───── Supplied passage

Modeling > Modeling reference > Modeling details > Data partitioning and validation

Data partitioning and validation¶

Partitioning creates segments of training data, broken down to maximize accuracy. The following sections describe the segments that DataRobot creates.

Note

To evaluate and select models, consider only the Validation and Cross-Validation scores. Use the Holdout score for a final estimate of model performance only after you have selected your best model. (DataRobot Classic only: To make sure that the Holdout score does not inadvertently affect your model selection, DataRobot “hides” the score behind the padlock icon.) After you have selected your optimal model, score it using the holdout data.

Validation types¶

To maximize accuracy, DataRobot separates data into training, validation, and holdout data. The segments (splits) of the dataset are defined as follows:

Split	Description
Training	The training set is data used to build the models. Things such as linear model coefficients and the splits of a decision tree are derived from information in the training set.
Validation	The validation (or testing) set is data that is not part of the training set; it is used to evaluate a model’s performance using data it has not seen before. Since this data was not used to build the model, it can provide an unbiased estimate of a model’s accuracy. You often compare the results of validation when selecting a model.
Holdout	Because the process of training a series of models and then selecting the “best” based on the validation score can yield an overly optimistic estimate of a model’s performance, DataRobot uses the holdout set as an extra check against this selection bias. The holdout data is unavailable to models during the training and validation process. After selecting a model, you can score your model using this data as another check.

When creating splits, DataRobot uses five folds by default. With each round of training, DataRobot uses increasing amounts of data, split across those folds. For full Autopilot, the first round uses a random sample comprised of 16% of the training data in the first four partitions. The next round uses 32% of the training data, and the final round 64%. The Validation and Holdout partitions never change. (Other modeling modes may use different sample sizes).

You can visualize data partitioning like this:

And cross-validation like this:

DataRobot uses "stacked predictions" for the validation partition when creating "out-of-sample" predictions on training data.

What are stacked predictions?¶

Without some kind of manipulation, predictions from training data would appear to have misleadingly high accuracy. To address this, DataRobot uses a technique called stacked predictions for the training dataset.

──────────
───── Given records

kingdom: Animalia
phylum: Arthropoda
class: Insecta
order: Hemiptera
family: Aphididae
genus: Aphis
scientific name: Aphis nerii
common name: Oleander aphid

──────────
───── Given records

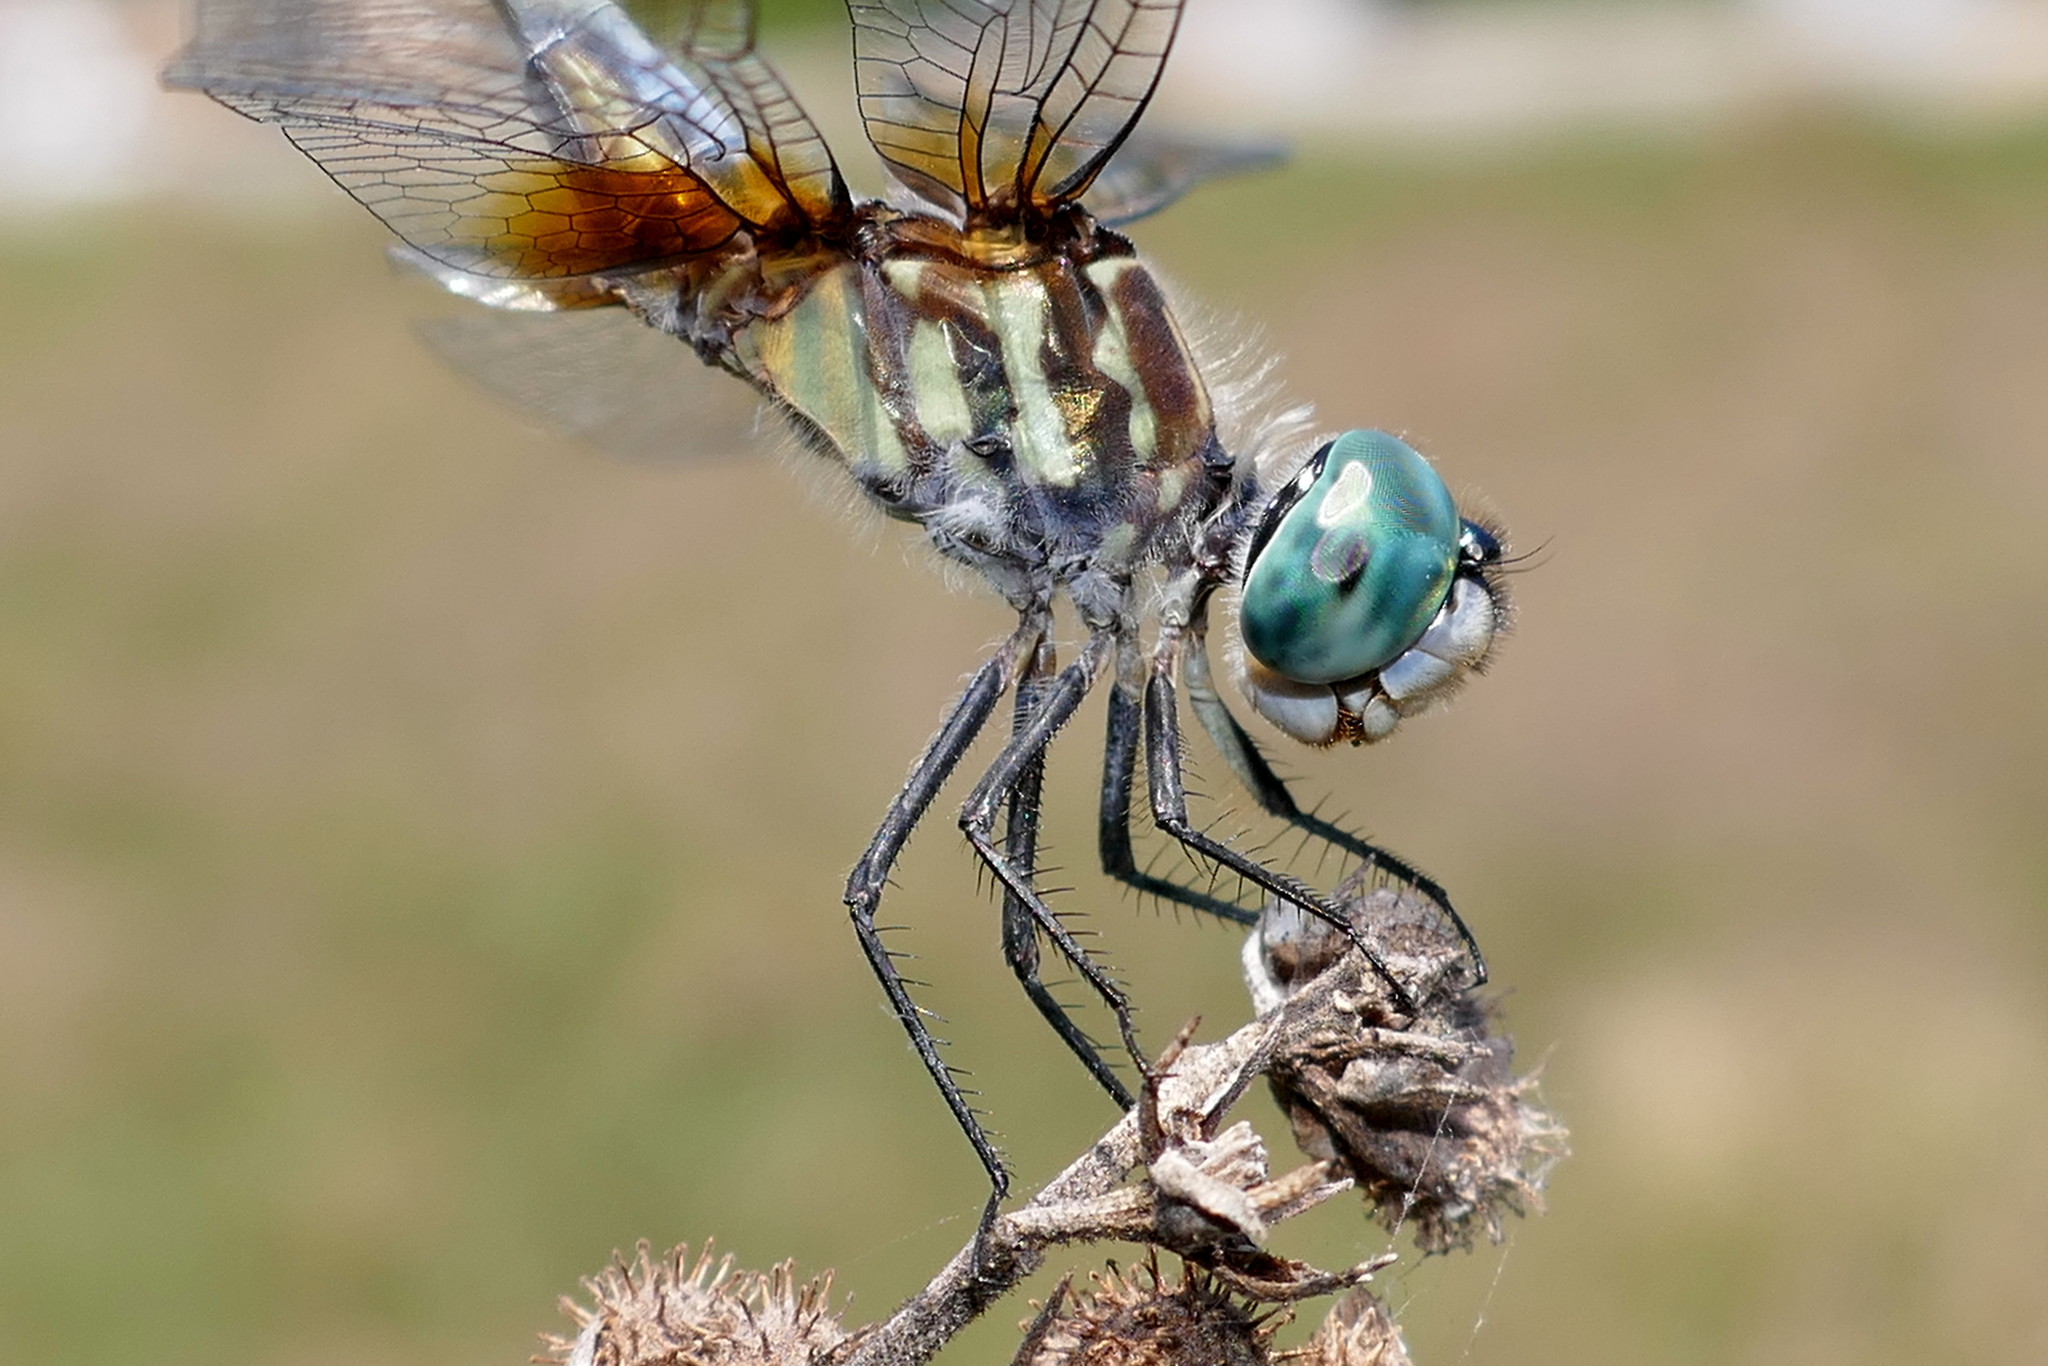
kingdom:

──────────

**Stated problem 1:** Reproduce the part of the data partitioning page starting with "You can visualize" and going on through "the training dataset.".
**Stated problem 2:** According to the data partitioning page, how many folds does DataRobot use by default when creating splits?
**Stated problem 3:** Summarize the data partitioning page in two sentences.
The entries play no part in any of the tasks.

**Exercise response 1:**
You can visualize data partitioning like this:

And cross-validation like this:

DataRobot uses "stacked predictions" for the validation partition when creating "out-of-sample" predictions on training data.

What are stacked predictions?¶

Without some kind of manipulation, predictions from training data would appear to have misleadingly high accuracy. To address this, DataRobot uses a technique called stacked predictions for the training dataset.

**Exercise response 2:** Five folds.

**Exercise response 3:** To maximize accuracy, DataRobot separates data into training, validation, and holdout sets: models are built on the training set, evaluated and compared on the validation set, and checked with the holdout set as an extra guard against selection bias. It uses five folds by default, trains on increasing amounts of data with each round, and applies stacked predictions so that predictions on training data do not appear misleadingly accurate.